Blind Contour Portraits 

This is a great recommendation for something quick that starts communication without leaning heavily on questions and sharing personal information. To do this you will need a pen and some paper. The task is to draw a portrait using a single line without looking at the paper. Drawings should be free flowing and quick. No hemming or hawing about precision, this is not a commissioned portrait. Pair people up for drawings, limit the drawing to three minutes tops, and share one after another during your check-in. Laughter will be unavoidable!

 
 

Two Truths and a Lie

Maybe you’ve played this at a party before but honestly, one of my favorite games. Again, this requires some prep. Let people know you’re opening up with a game and that they should come prepared with two truths and a lie about themselves. Then you can put it to the rest of the group. If you’re doing this with a larger group, instruct everyone who will be sussing out the truth to prepare three post-it notes or small pieces of paper that say 1, 2, and 3. This way they can easily hold up the number correlating to the statement they feel is the lie. Simply tally and then learn the truth.

 

Buy My Room

Okay, maybe I love this because I love competition but maybe that sounds like your team too? The concept is simple, we need one person who is looking to buy a new work from home workspace. This can be you, a randomly generated person, or the newbie. Next you need a couple of salespeople who will pitch their own spaces. I prefer when this is heavy on the satire. Are you working from a closet or in a secluded hygge inspired nook? Are kids running around in the background or do you have energetic coworkers with unique hobbies? Is there incredible glare from a curtain-less window or a flood of natural light that reminds you to spend some time outside? Spin baby, spin.

 

In or Out  

This is silly, in the perfect way and invented by a my dear friend who is teaching high schoolers during quarantine. If it works on salty teens, it should elicit a chuckle from even your most introverted staff. You need one person to volunteer to guess if everyone is sticking their tongue in or out.

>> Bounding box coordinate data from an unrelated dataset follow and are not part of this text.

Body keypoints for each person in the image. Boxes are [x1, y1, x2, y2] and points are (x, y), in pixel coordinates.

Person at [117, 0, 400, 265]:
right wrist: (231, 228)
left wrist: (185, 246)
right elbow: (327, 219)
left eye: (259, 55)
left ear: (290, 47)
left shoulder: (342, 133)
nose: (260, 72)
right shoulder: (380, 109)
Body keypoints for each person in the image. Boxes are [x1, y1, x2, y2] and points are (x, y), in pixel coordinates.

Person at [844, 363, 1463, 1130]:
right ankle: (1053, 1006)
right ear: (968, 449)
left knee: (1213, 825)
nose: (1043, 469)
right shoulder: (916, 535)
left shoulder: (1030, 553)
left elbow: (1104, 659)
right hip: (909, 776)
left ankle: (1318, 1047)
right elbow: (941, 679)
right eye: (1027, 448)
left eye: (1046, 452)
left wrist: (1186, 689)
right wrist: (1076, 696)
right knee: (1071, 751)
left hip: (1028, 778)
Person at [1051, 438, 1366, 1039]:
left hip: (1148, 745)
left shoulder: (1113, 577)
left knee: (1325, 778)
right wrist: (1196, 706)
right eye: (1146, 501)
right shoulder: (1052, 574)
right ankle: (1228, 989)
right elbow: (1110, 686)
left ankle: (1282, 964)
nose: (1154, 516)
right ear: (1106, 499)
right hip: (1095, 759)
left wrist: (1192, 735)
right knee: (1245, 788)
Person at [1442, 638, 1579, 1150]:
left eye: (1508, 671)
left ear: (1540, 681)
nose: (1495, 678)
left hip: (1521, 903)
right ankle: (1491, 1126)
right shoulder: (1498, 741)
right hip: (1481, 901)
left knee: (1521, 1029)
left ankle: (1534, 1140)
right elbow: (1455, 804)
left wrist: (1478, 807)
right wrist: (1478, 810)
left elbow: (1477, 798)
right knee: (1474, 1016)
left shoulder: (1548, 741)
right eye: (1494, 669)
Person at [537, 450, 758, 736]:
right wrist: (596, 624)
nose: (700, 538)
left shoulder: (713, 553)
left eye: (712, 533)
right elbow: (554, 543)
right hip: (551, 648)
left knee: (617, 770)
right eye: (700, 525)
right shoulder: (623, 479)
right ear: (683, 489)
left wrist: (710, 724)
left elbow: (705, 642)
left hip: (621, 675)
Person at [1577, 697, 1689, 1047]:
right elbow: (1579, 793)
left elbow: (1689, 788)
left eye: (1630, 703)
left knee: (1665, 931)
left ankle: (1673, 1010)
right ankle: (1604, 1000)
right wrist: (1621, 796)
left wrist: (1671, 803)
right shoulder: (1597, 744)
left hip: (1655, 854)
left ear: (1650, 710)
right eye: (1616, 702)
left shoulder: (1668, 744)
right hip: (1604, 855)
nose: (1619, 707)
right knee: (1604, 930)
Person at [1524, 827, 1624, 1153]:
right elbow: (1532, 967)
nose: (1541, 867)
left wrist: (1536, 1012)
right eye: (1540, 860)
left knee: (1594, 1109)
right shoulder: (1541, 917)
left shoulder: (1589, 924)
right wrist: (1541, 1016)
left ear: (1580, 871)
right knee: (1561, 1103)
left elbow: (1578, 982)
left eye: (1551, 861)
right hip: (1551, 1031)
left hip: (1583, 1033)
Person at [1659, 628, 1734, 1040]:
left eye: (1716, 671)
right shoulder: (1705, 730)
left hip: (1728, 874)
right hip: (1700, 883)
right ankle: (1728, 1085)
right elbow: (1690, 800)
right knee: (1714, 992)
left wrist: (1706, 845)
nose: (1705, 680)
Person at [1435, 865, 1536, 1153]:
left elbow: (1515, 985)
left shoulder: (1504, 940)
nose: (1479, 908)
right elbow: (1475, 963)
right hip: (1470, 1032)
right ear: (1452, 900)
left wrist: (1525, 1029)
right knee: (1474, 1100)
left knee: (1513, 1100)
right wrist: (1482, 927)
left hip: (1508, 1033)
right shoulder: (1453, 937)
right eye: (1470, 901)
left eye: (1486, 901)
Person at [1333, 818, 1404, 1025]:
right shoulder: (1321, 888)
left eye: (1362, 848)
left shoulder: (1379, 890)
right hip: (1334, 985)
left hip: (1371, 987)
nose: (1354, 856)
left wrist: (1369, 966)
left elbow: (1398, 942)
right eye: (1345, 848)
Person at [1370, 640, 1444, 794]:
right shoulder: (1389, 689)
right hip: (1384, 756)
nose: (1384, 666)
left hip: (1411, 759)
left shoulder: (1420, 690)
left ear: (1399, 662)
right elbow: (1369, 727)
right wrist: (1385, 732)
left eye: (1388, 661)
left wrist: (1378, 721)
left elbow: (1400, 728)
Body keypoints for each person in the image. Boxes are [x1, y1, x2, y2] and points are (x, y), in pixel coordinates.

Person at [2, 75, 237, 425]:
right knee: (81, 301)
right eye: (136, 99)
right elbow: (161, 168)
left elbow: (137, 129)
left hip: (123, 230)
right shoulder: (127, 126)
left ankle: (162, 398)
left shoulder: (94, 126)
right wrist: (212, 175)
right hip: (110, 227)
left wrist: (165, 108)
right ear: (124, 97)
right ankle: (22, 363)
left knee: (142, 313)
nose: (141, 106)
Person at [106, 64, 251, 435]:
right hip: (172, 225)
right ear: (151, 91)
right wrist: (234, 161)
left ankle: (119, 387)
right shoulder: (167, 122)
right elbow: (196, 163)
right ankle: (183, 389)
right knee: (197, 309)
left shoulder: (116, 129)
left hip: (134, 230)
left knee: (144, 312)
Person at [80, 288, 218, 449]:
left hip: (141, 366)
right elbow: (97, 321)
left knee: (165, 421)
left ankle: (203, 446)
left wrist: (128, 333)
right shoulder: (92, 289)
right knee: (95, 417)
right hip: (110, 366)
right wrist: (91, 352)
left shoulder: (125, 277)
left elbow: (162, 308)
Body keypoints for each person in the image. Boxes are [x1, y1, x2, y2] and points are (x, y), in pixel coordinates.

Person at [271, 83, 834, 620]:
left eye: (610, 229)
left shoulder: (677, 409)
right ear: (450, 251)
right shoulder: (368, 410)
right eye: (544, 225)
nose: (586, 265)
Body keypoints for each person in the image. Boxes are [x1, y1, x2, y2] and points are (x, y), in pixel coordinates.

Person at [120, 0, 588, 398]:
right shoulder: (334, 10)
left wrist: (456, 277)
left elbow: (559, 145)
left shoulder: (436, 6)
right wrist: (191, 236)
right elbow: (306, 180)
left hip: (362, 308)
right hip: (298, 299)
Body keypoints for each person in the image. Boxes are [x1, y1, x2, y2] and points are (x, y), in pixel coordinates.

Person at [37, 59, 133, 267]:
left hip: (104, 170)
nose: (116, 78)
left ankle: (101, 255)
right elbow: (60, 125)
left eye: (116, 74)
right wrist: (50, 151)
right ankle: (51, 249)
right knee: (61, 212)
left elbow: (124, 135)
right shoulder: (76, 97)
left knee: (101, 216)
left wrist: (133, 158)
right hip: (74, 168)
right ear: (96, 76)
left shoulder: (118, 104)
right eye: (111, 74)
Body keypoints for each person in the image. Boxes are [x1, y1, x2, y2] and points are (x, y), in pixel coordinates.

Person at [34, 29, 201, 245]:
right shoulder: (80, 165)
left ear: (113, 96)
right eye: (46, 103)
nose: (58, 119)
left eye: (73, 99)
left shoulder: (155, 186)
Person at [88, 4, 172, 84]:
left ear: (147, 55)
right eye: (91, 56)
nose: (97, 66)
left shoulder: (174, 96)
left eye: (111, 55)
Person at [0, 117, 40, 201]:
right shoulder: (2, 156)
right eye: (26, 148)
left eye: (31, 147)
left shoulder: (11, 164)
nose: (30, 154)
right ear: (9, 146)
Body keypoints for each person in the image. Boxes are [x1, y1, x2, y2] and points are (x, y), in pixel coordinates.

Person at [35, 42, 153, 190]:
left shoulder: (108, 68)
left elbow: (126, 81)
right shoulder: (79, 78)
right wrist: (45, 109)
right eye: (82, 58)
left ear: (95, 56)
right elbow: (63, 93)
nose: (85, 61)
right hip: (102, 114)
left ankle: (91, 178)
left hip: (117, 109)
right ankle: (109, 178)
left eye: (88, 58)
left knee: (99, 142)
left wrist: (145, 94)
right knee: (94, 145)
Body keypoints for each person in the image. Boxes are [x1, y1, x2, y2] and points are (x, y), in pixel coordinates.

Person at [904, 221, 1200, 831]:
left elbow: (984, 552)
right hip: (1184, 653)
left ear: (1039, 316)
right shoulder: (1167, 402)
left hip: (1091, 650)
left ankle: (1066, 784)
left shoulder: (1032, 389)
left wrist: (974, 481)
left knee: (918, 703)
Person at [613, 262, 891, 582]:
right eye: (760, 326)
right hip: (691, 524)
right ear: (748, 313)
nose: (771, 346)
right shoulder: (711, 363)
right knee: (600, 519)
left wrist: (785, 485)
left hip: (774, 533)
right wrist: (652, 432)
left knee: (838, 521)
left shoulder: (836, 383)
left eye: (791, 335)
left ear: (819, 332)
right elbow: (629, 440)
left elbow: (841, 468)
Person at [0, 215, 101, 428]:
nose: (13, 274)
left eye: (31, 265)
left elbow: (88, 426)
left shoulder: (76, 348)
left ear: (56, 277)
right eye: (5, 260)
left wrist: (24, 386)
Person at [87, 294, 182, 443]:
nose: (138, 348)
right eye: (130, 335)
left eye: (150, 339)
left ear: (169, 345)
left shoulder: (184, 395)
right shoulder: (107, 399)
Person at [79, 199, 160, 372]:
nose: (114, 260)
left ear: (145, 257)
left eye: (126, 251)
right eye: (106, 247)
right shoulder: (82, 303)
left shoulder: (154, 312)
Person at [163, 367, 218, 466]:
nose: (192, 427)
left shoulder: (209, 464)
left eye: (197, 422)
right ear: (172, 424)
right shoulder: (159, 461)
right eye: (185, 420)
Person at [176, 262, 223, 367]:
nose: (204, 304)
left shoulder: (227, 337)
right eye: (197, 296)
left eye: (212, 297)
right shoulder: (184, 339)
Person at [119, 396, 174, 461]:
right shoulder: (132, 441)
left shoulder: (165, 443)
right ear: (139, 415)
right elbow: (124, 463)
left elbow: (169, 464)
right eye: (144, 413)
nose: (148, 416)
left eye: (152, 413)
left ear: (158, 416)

While they mentally prepare themselves for a rigorous task everybody else should grab a mask, your new must have accessory, and put it on. Everyone wearing a mask needs to decide if their tongue will be in or out. Give people some time to choose if they're going with in or out and then start guessing. Go one at a time and reveal if they guessed correctly. You will reveal a suppressed smile or someone sticking their tongue out at you.